The Breathe Essays


My fucking essay


I said this to my Journal in September: “There's nothing I'm more well acquainted with than loneliness. I'm not even so sure I mind it so much any more because it really is so rich.”

Who the fuck was I kidding?

Fuck that whole Zen Buddhist “all is suffering” and Kahlil Gibran “pain of too much tenderness” crap. I'm fucking lonely and I hate it. I've been so fucking lonely for so fucking long I don't know anything else. Fuck the fucking richness of loneliness. It goes like this…

You eat alone, you sleep alone, you cry alone, you are disappointed alone, you are happy alone, you are high alone, you are sick alone, you are looking at the most beautiful night sky of all time alone, you get the news of your dad's cancer alone, you find a lump in your breast alone, you fix your car alone, you pay your bills alone, you run your life alone, you face your death alone, you do it all alone, and some asshole comes along and tells you how you shouldn't be so “hard.”

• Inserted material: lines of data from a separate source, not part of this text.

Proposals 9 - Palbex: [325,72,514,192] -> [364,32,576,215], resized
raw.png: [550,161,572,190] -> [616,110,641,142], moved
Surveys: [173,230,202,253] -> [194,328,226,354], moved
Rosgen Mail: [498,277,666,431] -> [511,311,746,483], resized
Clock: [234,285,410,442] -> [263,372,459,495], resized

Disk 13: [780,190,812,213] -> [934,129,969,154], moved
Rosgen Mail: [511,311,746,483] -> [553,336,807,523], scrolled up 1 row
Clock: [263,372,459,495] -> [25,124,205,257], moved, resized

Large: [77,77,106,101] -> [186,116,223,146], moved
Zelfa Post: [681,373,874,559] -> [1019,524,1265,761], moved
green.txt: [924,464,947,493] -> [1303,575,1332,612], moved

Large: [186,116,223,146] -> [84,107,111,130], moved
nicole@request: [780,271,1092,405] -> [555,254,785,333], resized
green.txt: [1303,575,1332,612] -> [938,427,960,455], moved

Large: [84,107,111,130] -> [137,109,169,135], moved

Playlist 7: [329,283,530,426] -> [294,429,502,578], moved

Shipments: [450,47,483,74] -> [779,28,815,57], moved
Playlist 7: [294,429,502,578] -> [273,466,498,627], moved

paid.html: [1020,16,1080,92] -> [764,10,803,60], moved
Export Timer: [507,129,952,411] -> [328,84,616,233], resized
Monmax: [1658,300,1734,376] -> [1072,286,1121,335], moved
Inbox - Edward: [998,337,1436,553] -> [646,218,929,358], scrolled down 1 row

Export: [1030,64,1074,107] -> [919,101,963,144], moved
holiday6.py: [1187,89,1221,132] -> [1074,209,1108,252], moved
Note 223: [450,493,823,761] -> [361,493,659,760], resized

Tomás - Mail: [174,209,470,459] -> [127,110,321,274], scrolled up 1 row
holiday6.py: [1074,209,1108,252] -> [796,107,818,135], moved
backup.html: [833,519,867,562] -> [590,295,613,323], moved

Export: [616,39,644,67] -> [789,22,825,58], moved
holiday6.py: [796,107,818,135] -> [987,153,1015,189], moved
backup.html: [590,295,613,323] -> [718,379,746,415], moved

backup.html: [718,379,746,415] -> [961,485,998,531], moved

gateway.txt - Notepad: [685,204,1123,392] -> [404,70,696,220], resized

You see the hardness in your own face, but it's there because your life is hard, and there's no one else but you to pick up the slack. There's no one to lean on, to be with, to hold you for just one minute.

Oh, there's a wide assortment of married men who want to drop by and help out. But let's just say you know what it feels like when your husband runs out to comfort some grieving, needy woman. It's not pretty. It makes you swallow bile, and swallowing bile is a surefire way to soften even the hardest of females, don't you think?

Fuck crying alone. Fuck eating alone. Fuck sleeping alone. Fuck it's very fuckingness.

And another thing…

I am sick into the core of my innards of being judged for what I look like, how I dress, what I eat, what I don't eat, for being sexual, too tough, too needy, too cheeky; for wearing the pearls, not wearing the pearls, being single, being married twice, not having children, not going to church, sitting with Buddhists, not wearing a bra, saying “fuck,” and getting drunk.

I'm not exactly sure what it is about me that invites folks to critique every aspect of my existence. I am not a celebrity. Were I a celebrity, I could enjoy the cushion of obscene amounts of cash money that would insulate me from others' ongoing assessment of my very being. But I'm not a celebrity. I'm girl technology journalist living in a very white suburb of Northern Virginia, where 50-something liberals believe they are superior for reasons I cannot discern.

But I vent like Mel Gibson on a bender. What I really can't stand is the sight of my engagement ring lying beside me on the receipt that tells me it's worth $216.50.

$216.50.

The love of my life ripped me apart for $216.50.

It's not as if I'd never seen the receipt before. I've seen it, but I never looked at it. I thought it said $1,216.50. OK, that's not a lot, but he was a divorced father, and I loved him.

I love him. So I didn't look too closely. That would be unseemly. It would be hard.

But he's gone, and I'm alone, and soon the car will need tires more than I will need the memory of an illusory love.

And there's not a thing I can do but sit here and cry, and I don't care who you are, that's fucked up.